▶ **EXERCISE DESCRIPTION**: The result should be the listing below, restated exactly, with its pictures left out.

= = =

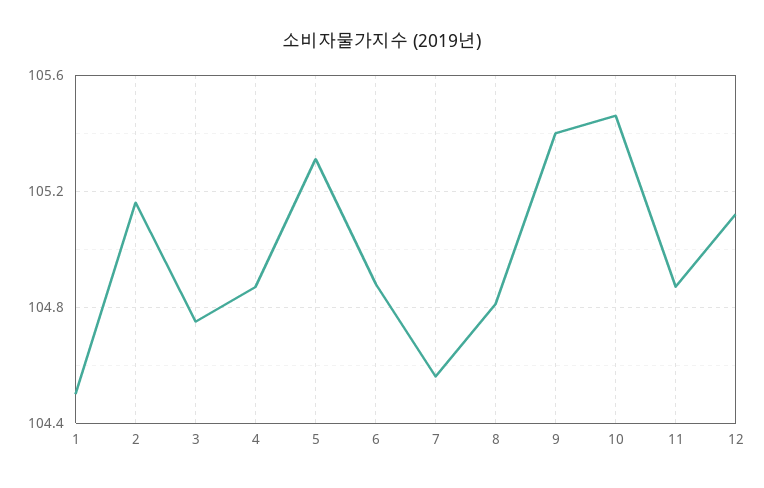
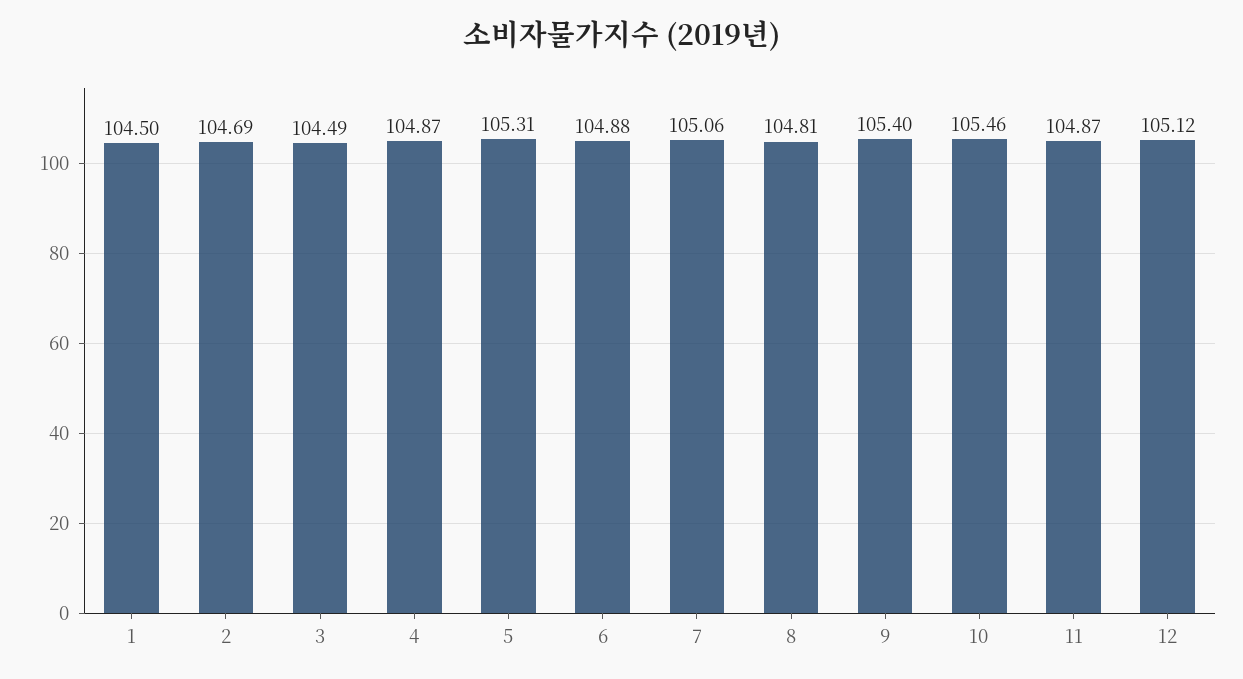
  {
    "1": 104.5,
-   "2": 105.15,
+   "2": 104.69,
-   "3": 104.75,
+   "3": 104.49,
    "4": 104.87,
    "5": 105.31,
    "6": 104.88,
-   "7": 104.55,
+   "7": 105.06,
    "8": 104.81,
    "9": 105.4,
    "10": 105.46,
    "11": 104.87,
    "12": 105.12
  }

= = =

▶ **EXERCISE ANSWER**:
  {
    "1": 104.5,
-   "2": 105.15,
+   "2": 104.69,
-   "3": 104.75,
+   "3": 104.49,
    "4": 104.87,
    "5": 105.31,
    "6": 104.88,
-   "7": 104.55,
+   "7": 105.06,
    "8": 104.81,
    "9": 105.4,
    "10": 105.46,
    "11": 104.87,
    "12": 105.12
  }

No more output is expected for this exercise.